View our medical transcriptionist salary guide for medical transcriptionist salaries and a state-by-state income comparison.
What Do Medical Transcriptionists Do?
Kim Seitzinger with Community Health Network in Indianapolis has been in the field for 30 years. As a transcription manager, she directs a staff of four medical transcriptionists for the health services organization.
Seitzinger said her staff could spend between four and six hours each day listening to transcriptions, quality checking the files provided by transcription vendors. Medical transcriptionist jobs require sitting for extended periods and staying focused.
Some physicians will type their own notes, but a medical transcriptionist takes over when they use recorded dictation. The doctor’s dictation is translated by artificial intelligence into a text document. Some transcriptionists also review the medical documents translated by speech recognition software.
A medical transcriber will listen to the audio file, compare it to the text document, and edit it as necessary. All findings, medical procedures, reports, medical histories, discharge summaries, and diagnoses made by doctors, nurse practitioners, and other healthcare professionals must be stored in the patient's electronic medical record.
If third-party transcription services complete that step, then Seitzinger’s staff of transcriptionists will quality check the final text to catch any errors, often for names and places.
Those working in a hospital setting or physician's offices might also need to perform clerical duties like retrieving or filing documents.
A medical transcriptionist's places of employment include:
- Hospitals (private, local, and state)
- Physicians' offices or medical clinics
- Administrative and support services
- Medical and diagnostic laboratories
Can Medical Transcriptionists Work from Home?
At times, medical transcriptionists can work from anywhere, even from the comfort of their own home. They should have a place in their home where they can work independently and without interruption for long periods.
Seitzinger added that another benefit of the job is the ability to help others. “We aren’t directly working with patients, but we’re still caregivers.

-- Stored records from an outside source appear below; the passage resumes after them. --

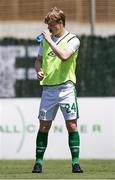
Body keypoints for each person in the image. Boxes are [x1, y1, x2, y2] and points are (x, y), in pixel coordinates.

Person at [32, 7, 83, 173]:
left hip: (66, 88)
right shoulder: (45, 40)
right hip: (48, 90)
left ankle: (75, 163)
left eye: (51, 25)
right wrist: (38, 70)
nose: (48, 28)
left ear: (60, 23)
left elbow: (64, 56)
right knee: (44, 127)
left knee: (72, 125)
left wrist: (49, 40)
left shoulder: (73, 39)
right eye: (47, 25)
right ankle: (38, 163)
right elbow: (38, 60)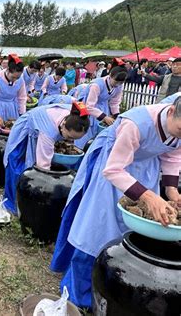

We still have an impact on the quality of services that the patient is provided,” she said. “We’re the unseen people for patient safety.”
Job Outlook for Medical Transcriptionists
Thanks to advanced speech recognition technology that translates voice to text easily, the U.S. Bureau of Labor predicts that employment will decline by 7% between 2021-2031.
Seitzinger agrees that the job has changed significantly with technology but feels it's still relevant. “We have to keep in mind that our jobs become repurposed in some form,” she said.
For many, the role has adapted from straight transcribing to focus more on editing and quality-checking the information that artificial intelligence translates to text. The job has evolved over the past century from sitting at a typewriter using a pedal to pause a taped recording to sitting at a computer and using digital means to translate the recording.
Because technology will continue to evolve, Seitzinger recommends that anyone wanting to become a medical transcriptionist be prepared to continue to adjust and adapt.
While there still is demand for straight dictation to transcribing in some organizations, such as medical specialties, government agencies, and small medical offices, most health organizations already relying heavily on technology will outsource. This means that in-house medical transcriptionists have become editors.
“It’s important being able to adapt because things do change,” said Seitzinger.
Should You Become a Medical Transcriptionist?
A medical transcriber role might be a good fit for someone who can work independently and desires a flexible schedule. The job requires the ability to communicate effectively with medical professionals and handle evolving changes in new technology and work processes. However, it’s a career path that interested individuals can quickly enter.